Mary Lennox is an Anglo-Indian child, which means that her parents are both English but she was born in colonial India. This implies a whole set of hierarchical relations that are as rigid as any of the English class lines that keep Mary and Martha apart at the start of The Secret Garden.
By the time Mary makes it over to Yorkshire in Chapter 3, we know how she expects to treat "native" (that is, Indian) servants. Apparently, she has gotten used to beating and kicking her Indian nannies (called "Ayahs") without any kind of punishment at all. And the book clearly does not approve of Mary's behavior; her sourness is no excuse for abuse.
At the same time, the novel's portrayal of India contains a lot of subtle prejudice. The idea that these Indian servants would just sit and take Mary's nonsense (unlike good old English Martha Sowerby) because they "were obsequious and servile and did not presume to talk to their masters as if they were their equals" (4.11) is a huge stereotype. Basically, Frances Hodgson Burnett is saying that these Indian servants were huge suck-ups who would never dream of disciplining Mary, while "we" English people would never stand for such treatment.
Not only is this premise totally racist, it overlooks the strong history of Indian resistance to British rule from the 1857 Rebellion of the Indian army onward. Mahatma Gandhi was already working for Indian liberation by the time The Secret Garden was published in 1911, for Pete's sake, and he was about as far from "servile" as it's possible to get.
Not only does The Secret Garden stereotype English people, but it also uses a lot of incorrect clichés about the Indian climate. As Mary adapts to England, she finds the weather itself to be fresher and healthier. She draws a contrast to India, where "she had always felt hot and too languid to care much about anything" (5.22).
The idea that India itself helped to make Mary sick at the start of the novel is based on a lot of English assumptions about the tropics as a place of fevers and sickness. So again, offensive stereotypes are used to draw a contrast between where Mary starts (a hot climate with "servile" nannies) and where she winds up (a cool climate with friendly, straightforward servants).
As the novel continues, Mary continues to refer to the cultures of India that she saw as a child. She describes Dickon as an animal charmer and Colin as a "Rajah," a kind of young king. But these images are also deeply generic and say nothing of genuine depth about India or the people who live there. Mary's Indian references gives the novel an exotic touch according to the Euro-centric tastes of Frances Hodgson Burnett's contemporary readers, but none of those elements age well in today's political climate.

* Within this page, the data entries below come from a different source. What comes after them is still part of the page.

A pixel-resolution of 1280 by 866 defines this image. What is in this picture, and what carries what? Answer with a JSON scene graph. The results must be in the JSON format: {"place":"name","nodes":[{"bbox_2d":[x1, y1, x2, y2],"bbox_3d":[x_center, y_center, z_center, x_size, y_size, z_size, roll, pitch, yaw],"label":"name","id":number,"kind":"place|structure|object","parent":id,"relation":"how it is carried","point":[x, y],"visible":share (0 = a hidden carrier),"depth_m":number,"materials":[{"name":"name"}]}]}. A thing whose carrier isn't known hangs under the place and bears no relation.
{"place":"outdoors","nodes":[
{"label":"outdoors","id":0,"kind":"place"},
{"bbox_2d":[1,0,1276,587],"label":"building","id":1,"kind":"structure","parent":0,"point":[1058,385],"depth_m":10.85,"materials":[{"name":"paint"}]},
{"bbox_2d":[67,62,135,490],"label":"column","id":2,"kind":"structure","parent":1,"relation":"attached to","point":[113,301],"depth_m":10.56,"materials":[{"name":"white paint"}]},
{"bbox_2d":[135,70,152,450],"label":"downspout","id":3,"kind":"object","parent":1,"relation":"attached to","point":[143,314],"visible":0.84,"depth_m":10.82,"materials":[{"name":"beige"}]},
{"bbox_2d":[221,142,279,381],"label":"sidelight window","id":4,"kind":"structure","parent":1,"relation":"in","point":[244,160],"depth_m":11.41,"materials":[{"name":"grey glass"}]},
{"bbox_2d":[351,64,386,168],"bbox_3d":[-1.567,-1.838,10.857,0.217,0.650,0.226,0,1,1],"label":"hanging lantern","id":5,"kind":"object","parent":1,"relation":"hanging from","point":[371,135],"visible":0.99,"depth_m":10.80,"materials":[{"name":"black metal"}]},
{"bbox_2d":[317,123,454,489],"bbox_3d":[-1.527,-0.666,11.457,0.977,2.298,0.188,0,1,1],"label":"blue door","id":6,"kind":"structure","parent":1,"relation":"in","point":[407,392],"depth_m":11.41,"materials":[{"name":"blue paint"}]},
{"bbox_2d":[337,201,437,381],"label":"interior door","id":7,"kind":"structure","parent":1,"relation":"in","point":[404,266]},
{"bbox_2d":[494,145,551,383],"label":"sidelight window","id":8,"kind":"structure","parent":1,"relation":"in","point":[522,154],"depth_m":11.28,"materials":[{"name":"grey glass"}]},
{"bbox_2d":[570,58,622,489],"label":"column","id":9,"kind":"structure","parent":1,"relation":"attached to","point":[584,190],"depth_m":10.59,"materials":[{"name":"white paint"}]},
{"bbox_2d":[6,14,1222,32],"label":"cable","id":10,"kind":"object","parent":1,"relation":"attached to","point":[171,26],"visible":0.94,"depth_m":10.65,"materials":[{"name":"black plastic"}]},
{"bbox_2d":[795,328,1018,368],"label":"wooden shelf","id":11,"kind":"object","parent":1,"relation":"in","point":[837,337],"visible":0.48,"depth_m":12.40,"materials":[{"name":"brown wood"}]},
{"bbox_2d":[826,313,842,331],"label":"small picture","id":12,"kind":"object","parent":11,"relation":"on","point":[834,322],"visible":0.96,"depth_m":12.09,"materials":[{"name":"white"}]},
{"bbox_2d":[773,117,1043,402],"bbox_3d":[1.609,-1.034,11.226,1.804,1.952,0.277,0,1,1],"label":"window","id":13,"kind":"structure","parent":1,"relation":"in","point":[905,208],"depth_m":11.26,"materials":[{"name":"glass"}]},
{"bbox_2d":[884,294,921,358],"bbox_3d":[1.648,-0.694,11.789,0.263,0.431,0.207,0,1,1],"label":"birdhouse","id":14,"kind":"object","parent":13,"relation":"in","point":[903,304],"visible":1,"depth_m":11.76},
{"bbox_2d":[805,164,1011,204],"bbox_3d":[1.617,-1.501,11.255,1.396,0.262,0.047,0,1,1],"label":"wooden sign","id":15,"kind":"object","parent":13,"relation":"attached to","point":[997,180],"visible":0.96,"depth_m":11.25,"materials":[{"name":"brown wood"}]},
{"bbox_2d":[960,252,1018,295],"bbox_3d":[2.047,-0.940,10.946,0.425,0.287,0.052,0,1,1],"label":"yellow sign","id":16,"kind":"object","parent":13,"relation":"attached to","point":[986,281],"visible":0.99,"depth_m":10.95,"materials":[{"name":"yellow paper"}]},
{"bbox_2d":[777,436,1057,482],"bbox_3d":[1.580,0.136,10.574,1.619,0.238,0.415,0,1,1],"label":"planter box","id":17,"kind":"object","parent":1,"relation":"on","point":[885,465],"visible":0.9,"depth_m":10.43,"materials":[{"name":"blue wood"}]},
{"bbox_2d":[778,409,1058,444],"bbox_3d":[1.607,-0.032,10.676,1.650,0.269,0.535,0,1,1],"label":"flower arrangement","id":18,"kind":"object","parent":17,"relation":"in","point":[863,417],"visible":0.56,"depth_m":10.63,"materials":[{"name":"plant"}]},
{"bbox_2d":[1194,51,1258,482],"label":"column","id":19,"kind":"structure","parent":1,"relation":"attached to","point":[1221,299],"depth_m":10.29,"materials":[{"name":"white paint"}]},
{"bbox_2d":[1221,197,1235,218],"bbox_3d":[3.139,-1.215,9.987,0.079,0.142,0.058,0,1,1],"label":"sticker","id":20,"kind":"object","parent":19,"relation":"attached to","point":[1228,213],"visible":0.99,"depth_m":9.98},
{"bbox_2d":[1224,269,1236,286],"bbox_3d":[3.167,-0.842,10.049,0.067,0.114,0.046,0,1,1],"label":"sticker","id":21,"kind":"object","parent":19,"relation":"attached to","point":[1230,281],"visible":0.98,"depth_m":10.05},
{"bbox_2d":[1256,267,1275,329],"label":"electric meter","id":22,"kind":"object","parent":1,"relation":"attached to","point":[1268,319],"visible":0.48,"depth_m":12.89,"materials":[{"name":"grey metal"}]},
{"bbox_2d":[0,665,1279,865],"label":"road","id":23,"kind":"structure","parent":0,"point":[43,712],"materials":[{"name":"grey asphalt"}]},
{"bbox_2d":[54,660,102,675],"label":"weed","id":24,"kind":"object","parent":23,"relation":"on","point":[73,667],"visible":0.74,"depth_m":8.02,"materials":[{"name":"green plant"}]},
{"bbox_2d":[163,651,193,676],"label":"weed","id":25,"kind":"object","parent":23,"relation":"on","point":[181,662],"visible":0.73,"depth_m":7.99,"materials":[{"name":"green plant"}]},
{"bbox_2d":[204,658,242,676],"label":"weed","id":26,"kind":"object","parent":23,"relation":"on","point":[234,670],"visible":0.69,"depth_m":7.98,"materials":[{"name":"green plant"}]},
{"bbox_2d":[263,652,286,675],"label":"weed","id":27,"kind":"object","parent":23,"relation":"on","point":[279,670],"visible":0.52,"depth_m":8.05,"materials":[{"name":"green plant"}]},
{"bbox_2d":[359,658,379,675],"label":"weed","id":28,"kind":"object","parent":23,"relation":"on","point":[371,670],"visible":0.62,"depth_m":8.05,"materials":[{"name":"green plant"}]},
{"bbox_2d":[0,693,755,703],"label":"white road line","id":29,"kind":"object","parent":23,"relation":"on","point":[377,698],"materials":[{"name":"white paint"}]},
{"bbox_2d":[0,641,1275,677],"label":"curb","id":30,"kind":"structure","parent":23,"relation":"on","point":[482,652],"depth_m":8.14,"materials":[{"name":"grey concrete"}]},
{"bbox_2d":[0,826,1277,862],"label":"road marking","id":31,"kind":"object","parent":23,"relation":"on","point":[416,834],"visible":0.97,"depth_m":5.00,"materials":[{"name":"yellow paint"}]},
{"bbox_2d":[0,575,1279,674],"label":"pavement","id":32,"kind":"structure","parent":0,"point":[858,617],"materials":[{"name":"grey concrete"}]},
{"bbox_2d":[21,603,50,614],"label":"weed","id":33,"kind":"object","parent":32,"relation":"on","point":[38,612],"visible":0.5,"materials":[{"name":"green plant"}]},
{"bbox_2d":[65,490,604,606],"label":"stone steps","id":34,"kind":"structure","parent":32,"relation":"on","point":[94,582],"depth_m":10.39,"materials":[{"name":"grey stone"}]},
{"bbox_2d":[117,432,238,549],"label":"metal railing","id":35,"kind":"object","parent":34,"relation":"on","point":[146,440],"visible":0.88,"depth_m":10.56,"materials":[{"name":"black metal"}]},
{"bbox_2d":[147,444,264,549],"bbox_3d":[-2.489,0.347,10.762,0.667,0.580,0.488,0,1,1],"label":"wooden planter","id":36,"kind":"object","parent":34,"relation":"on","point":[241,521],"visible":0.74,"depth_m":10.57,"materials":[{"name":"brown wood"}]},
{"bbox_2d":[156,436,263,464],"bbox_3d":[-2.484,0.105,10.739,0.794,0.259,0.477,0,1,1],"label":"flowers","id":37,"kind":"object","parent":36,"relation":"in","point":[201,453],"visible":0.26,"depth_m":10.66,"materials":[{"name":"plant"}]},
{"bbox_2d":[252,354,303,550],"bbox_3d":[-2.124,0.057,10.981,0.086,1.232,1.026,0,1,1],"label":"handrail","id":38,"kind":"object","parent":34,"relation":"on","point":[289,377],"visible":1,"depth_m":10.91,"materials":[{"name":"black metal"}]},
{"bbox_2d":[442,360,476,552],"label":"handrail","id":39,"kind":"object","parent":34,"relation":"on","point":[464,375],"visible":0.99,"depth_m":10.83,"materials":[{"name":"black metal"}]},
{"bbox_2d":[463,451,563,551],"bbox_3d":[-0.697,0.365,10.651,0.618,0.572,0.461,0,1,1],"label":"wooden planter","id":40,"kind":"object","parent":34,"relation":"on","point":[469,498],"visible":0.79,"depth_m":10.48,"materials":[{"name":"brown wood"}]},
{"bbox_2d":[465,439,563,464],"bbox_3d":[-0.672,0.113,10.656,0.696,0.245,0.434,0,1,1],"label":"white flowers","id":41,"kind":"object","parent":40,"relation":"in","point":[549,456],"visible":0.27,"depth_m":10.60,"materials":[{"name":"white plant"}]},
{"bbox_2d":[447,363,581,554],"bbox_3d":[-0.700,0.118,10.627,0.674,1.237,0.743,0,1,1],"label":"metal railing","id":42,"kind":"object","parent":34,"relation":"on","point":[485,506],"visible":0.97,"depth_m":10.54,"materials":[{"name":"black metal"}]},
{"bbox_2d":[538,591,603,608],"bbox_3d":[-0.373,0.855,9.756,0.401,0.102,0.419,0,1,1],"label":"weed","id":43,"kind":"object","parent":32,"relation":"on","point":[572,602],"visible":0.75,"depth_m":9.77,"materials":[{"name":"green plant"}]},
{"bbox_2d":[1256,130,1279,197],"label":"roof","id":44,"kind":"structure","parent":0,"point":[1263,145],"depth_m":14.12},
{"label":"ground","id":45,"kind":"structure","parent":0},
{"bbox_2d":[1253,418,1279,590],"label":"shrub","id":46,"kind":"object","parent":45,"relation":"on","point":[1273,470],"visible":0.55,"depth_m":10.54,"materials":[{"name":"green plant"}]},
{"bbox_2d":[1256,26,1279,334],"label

Questions About Contrasting Regions: India and England
- When does Mary most commonly use Indian words and descriptions? How do these descriptions contrast with the English countryside that becomes the setting of the novel for the majority of the book?
- We say that The Secret Garden's representation of India is stereotyped. How about the novel's representation of England? Are there sections of the book that try to make Yorkshire seem exotic or foreign to the reader?
- Mary's pale complexion and thin hair are all supposed to be the result of her early life in an Indian climate. What about Colin's exposure to the Yorkshire climate—why has Misselthwaite Manor's setting in Yorkshire not done him more good before now? Do you think that Mary might have found India more healthful if she had had a more active family life to introduce her to the country around her?
Chew on This
While The Secret Garden shows a lot of prejudice against India and Indians, Mary's lullaby to Colin in Hindi and the stories that she tells him, which she learned from her nannies, suggests that she had a more supportive upbringing while she was living there than Colin has had surrounded by doctors and nurses in Misselthwaite Manor.
India takes on a negative connotation and Yorkshire a positive one in The Secret Garden. Nonetheless, Yorkshire's positive traits—a strong sense of community and local culture, the beauties of the moor, and the happiness of even the poorest of its residents—are as clichéd and stereotyped as the novel's portrayal of India's bad side.